*** Record set ***

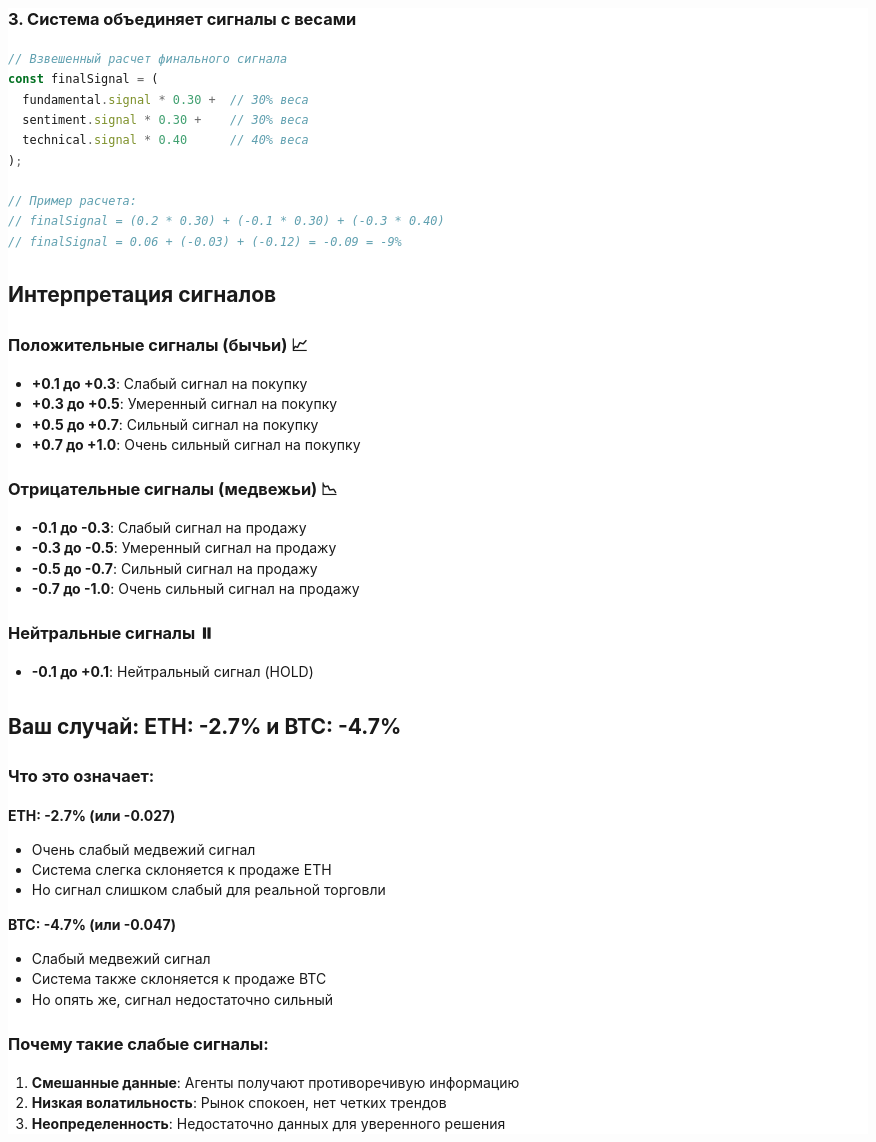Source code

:### 3. **Система объединяет сигналы с весами**

```typescript
// Взвешенный расчет финального сигнала
const finalSignal = (
  fundamental.signal * 0.30 +  // 30% веса
  sentiment.signal * 0.30 +    // 30% веса  
  technical.signal * 0.40      // 40% веса
);

// Пример расчета:
// finalSignal = (0.2 * 0.30) + (-0.1 * 0.30) + (-0.3 * 0.40)
// finalSignal = 0.06 + (-0.03) + (-0.12) = -0.09 = -9%
```

## Интерпретация сигналов

### **Положительные сигналы (бычьи)** 📈
- **+0.1 до +0.3**: Слабый сигнал на покупку
- **+0.3 до +0.5**: Умеренный сигнал на покупку  
- **+0.5 до +0.7**: Сильный сигнал на покупку
- **+0.7 до +1.0**: Очень сильный сигнал на покупку

### **Отрицательные сигналы (медвежьи)** 📉
- **-0.1 до -0.3**: Слабый сигнал на продажу
- **-0.3 до -0.5**: Умеренный сигнал на продажу
- **-0.5 до -0.7**: Сильный сигнал на продажу
- **-0.7 до -1.0**: Очень сильный сигнал на продажу

### **Нейтральные сигналы** ⏸️
- **-0.1 до +0.1**: Нейтральный сигнал (HOLD)

## Ваш случай: ETH: -2.7% и BTC: -4.7%

### **Что это означает:**

**ETH: -2.7% (или -0.027)**
- Очень слабый медвежий сигнал
- Система слегка склоняется к продаже ETH
- Но сигнал слишком слабый для реальной торговли

**BTC: -4.7% (или -0.047)**  
- Слабый медвежий сигнал
- Система также склоняется к продаже BTC
- Но опять же, сигнал недостаточно сильный

### **Почему такие слабые сигналы:**

1. **Смешанные данные**: Агенты получают противоречивую информацию
2. **Низкая волатильность**: Рынок спокоен, нет четких трендов
3. **Неопределенность**: Недостаточно данных для уверенного решения
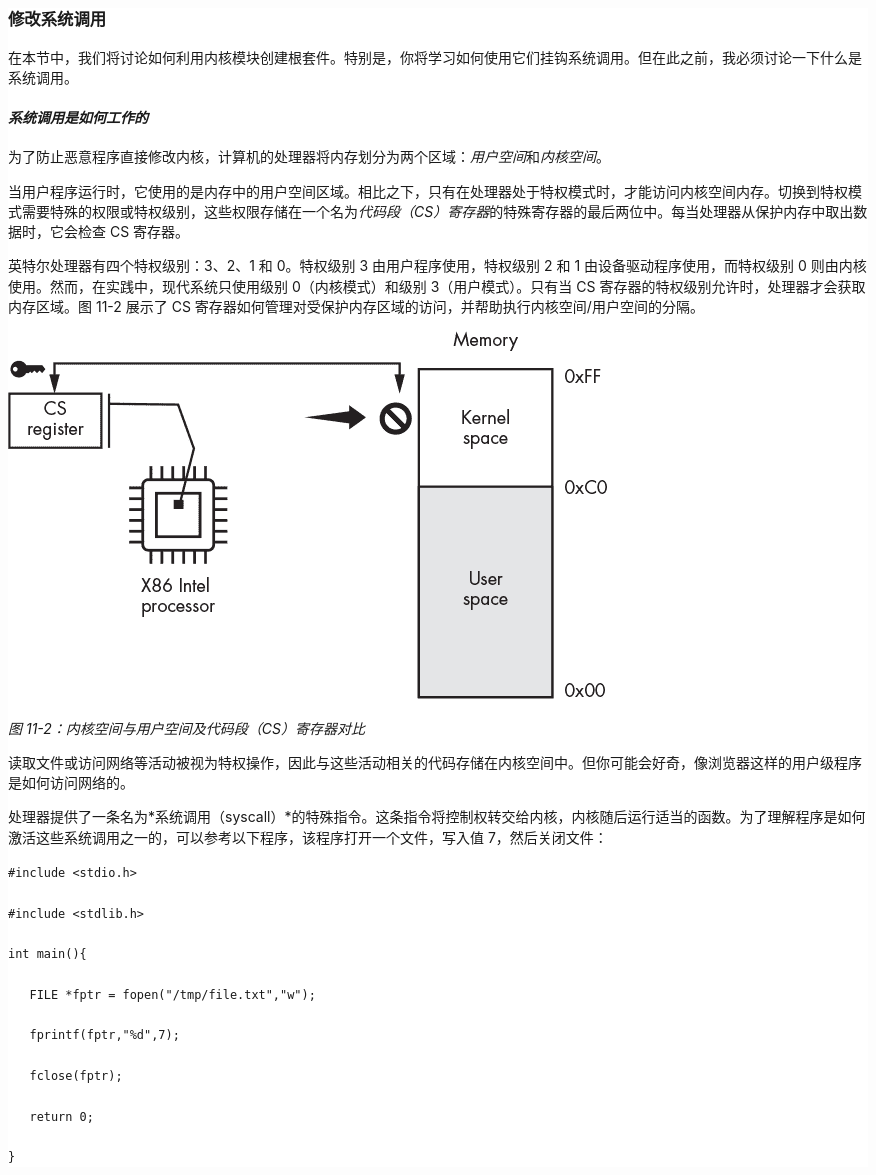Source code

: ### 修改系统调用

在本节中，我们将讨论如何利用内核模块创建根套件。特别是，你将学习如何使用它们挂钩系统调用。但在此之前，我必须讨论一下什么是系统调用。

#### *系统调用是如何工作的*

为了防止恶意程序直接修改内核，计算机的处理器将内存划分为两个区域：*用户空间*和*内核空间*。

当用户程序运行时，它使用的是内存中的用户空间区域。相比之下，只有在处理器处于特权模式时，才能访问内核空间内存。切换到特权模式需要特殊的权限或特权级别，这些权限存储在一个名为*代码段（CS）寄存器*的特殊寄存器的最后两位中。每当处理器从保护内存中取出数据时，它会检查 CS 寄存器。

英特尔处理器有四个特权级别：3、2、1 和 0。特权级别 3 由用户程序使用，特权级别 2 和 1 由设备驱动程序使用，而特权级别 0 则由内核使用。然而，在实践中，现代系统只使用级别 0（内核模式）和级别 3（用户模式）。只有当 CS 寄存器的特权级别允许时，处理器才会获取内存区域。图 11-2 展示了 CS 寄存器如何管理对受保护内存区域的访问，并帮助执行内核空间/用户空间的分隔。

![image](img/ch11fig02.jpg)

*图 11-2：内核空间与用户空间及代码段（CS）寄存器对比*

读取文件或访问网络等活动被视为特权操作，因此与这些活动相关的代码存储在内核空间中。但你可能会好奇，像浏览器这样的用户级程序是如何访问网络的。

处理器提供了一条名为*系统调用（syscall）*的特殊指令。这条指令将控制权转交给内核，内核随后运行适当的函数。为了理解程序是如何激活这些系统调用之一的，可以参考以下程序，该程序打开一个文件，写入值 7，然后关闭文件：

```
#include <stdio.h>

#include <stdlib.h>

int main(){

   FILE *fptr = fopen("/tmp/file.txt","w");

   fprintf(fptr,"%d",7);

   fclose(fptr);

   return 0;

}
```
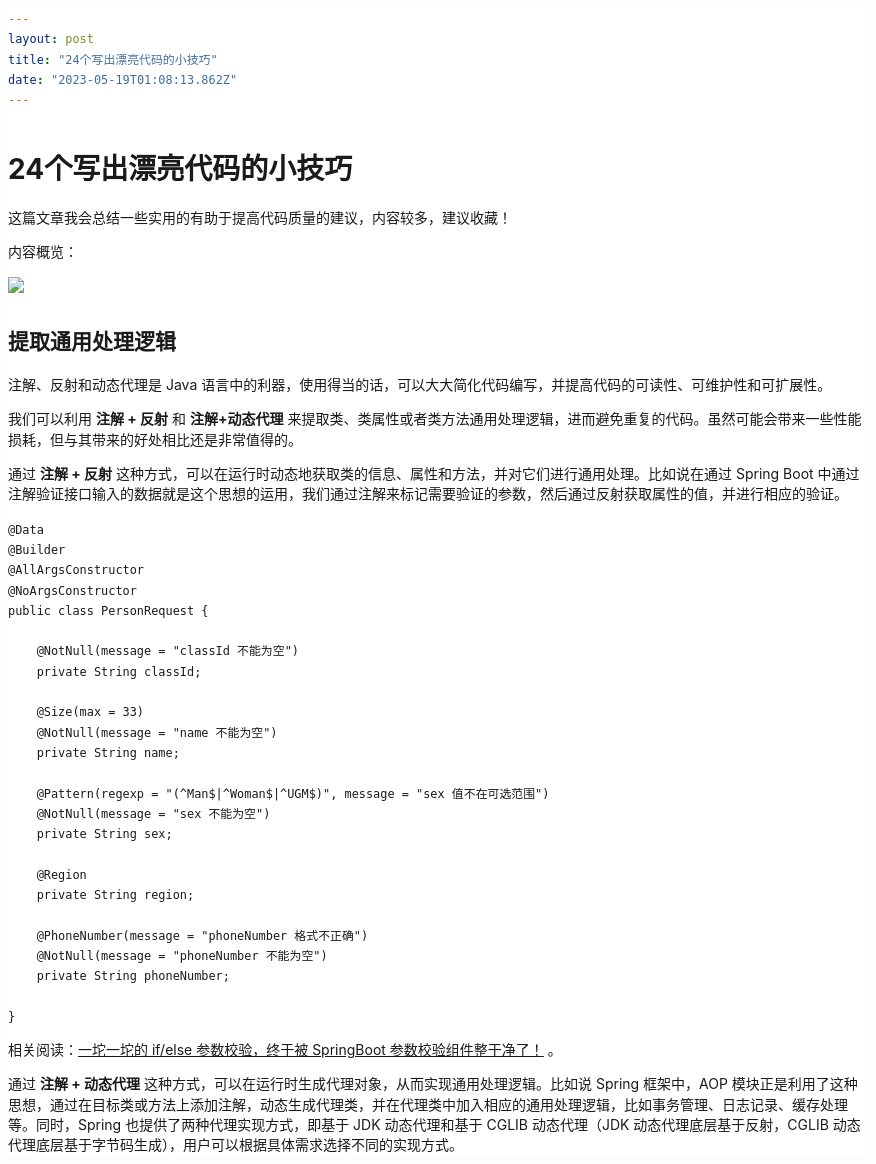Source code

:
 ```yaml
---
layout: post
title: "24个写出漂亮代码的小技巧"
date: "2023-05-19T01:08:13.862Z"
---
```

24个写出漂亮代码的小技巧
=============

这篇文章我会总结一些实用的有助于提高代码质量的建议，内容较多，建议收藏！

内容概览：

![](https://p3-juejin.byteimg.com/tos-cn-i-k3u1fbpfcp/7f77faf4b9f945b2917b02bdec650af2~tplv-k3u1fbpfcp-watermark.image?)

提取通用处理逻辑
--------

注解、反射和动态代理是 Java 语言中的利器，使用得当的话，可以大大简化代码编写，并提高代码的可读性、可维护性和可扩展性。

我们可以利用 **注解 + 反射** 和 **注解+动态代理** 来提取类、类属性或者类方法通用处理逻辑，进而避免重复的代码。虽然可能会带来一些性能损耗，但与其带来的好处相比还是非常值得的。

通过 **注解 + 反射** 这种方式，可以在运行时动态地获取类的信息、属性和方法，并对它们进行通用处理。比如说在通过 Spring Boot 中通过注解验证接口输入的数据就是这个思想的运用，我们通过注解来标记需要验证的参数，然后通过反射获取属性的值，并进行相应的验证。

    @Data
    @Builder
    @AllArgsConstructor
    @NoArgsConstructor
    public class PersonRequest {
    
        @NotNull(message = "classId 不能为空")
        private String classId;
    
        @Size(max = 33)
        @NotNull(message = "name 不能为空")
        private String name;
    
        @Pattern(regexp = "(^Man$|^Woman$|^UGM$)", message = "sex 值不在可选范围")
        @NotNull(message = "sex 不能为空")
        private String sex;
    
        @Region
        private String region;
    
        @PhoneNumber(message = "phoneNumber 格式不正确")
        @NotNull(message = "phoneNumber 不能为空")
        private String phoneNumber;
    
    }
    

相关阅读：[一坨一坨的 if/else 参数校验，终于被 SpringBoot 参数校验组件整干净了！](https://mp.weixin.qq.com/s/ZVOiT-_C3f-g7aj3760Q-g) 。

通过 **注解 + 动态代理** 这种方式，可以在运行时生成代理对象，从而实现通用处理逻辑。比如说 Spring 框架中，AOP 模块正是利用了这种思想，通过在目标类或方法上添加注解，动态生成代理类，并在代理类中加入相应的通用处理逻辑，比如事务管理、日志记录、缓存处理等。同时，Spring 也提供了两种代理实现方式，即基于 JDK 动态代理和基于 CGLIB 动态代理（JDK 动态代理底层基于反射，CGLIB 动态代理底层基于字节码生成），用户可以根据具体需求选择不同的实现方式。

***

The response must match the data line for line, from its first line through the line with "### **Положительные сигналы (бычьи)** 📈", inclusive, and must leave out the pictures.

Source code

:### 3. **Система объединяет сигналы с весами**

```typescript
// Взвешенный расчет финального сигнала
const finalSignal = (
  fundamental.signal * 0.30 +  // 30% веса
  sentiment.signal * 0.30 +    // 30% веса  
  technical.signal * 0.40      // 40% веса
);

// Пример расчета:
// finalSignal = (0.2 * 0.30) + (-0.1 * 0.30) + (-0.3 * 0.40)
// finalSignal = 0.06 + (-0.03) + (-0.12) = -0.09 = -9%
```

## Интерпретация сигналов

### **Положительные сигналы (бычьи)** 📈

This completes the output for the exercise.